能得到大师修改,那岂不是稳了!
姜禾禾欣喜若狂,激动得一晚上没睡好,翌日一早,早早就捧了画上门。
裴若春沉思片刻,提气蘸墨,仅寥寥几笔,样图看着华丽了不少,贵气又不烦琐,把画与衣结合在一起。
姜禾禾瞠目结舌,再一次被裴若春的能力所折服。
“先照着这个样子打一版我看看。”她施施然放下笔,“顺带检查一下近几日的教学成果。”
今日无事,安佑丞索性带了京城的特产。
裴应章一脸幸福,直呼好吃。
姜禾禾打版制衣,他就坐在一旁读书,屋内静谧安宁,好似一切灾祸都未发生。
说是打版,实际上她当成衣去做。姜禾禾聚精会神,生怕那一步行差踏错。
待她再抬头时,外面已经黑透了,点点烛火照的屋里亮堂堂的。
“做完了?”安佑丞撑着头,嘴角挂着浅笑。
姜禾禾微微一愣,险些被他这副皮囊蛊惑了去。
“差不多了。”她低头收拾针线盒,垂下的散发盖住了两颊的红晕。
天黑的不透一丝光亮,今夜的雪来得又急又猛,二人并肩往回走,不多时便落满了他们的头发。

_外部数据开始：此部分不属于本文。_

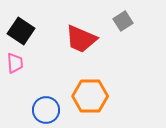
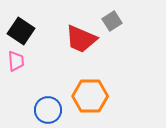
gray square: moved 11 px left
pink trapezoid: moved 1 px right, 2 px up
blue circle: moved 2 px right
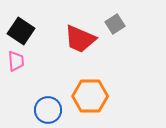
gray square: moved 3 px right, 3 px down
red trapezoid: moved 1 px left
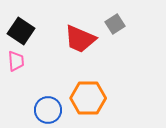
orange hexagon: moved 2 px left, 2 px down
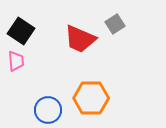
orange hexagon: moved 3 px right
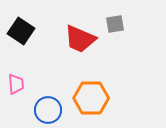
gray square: rotated 24 degrees clockwise
pink trapezoid: moved 23 px down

姜禾禾一时兴起,故意落后几步,弯腰撺了个雪球,悄悄藏在手心。
趁着安佑丞不备,她揪开他的衣领。
冰冷的雪与温热的肌肤相碰,安佑丞缩紧脖子,攥了一手的雪,咬牙切齿:“姜禾禾,你等着。”
姜禾禾撒腿就跑,雪花搭着少女银铃般的笑声落下。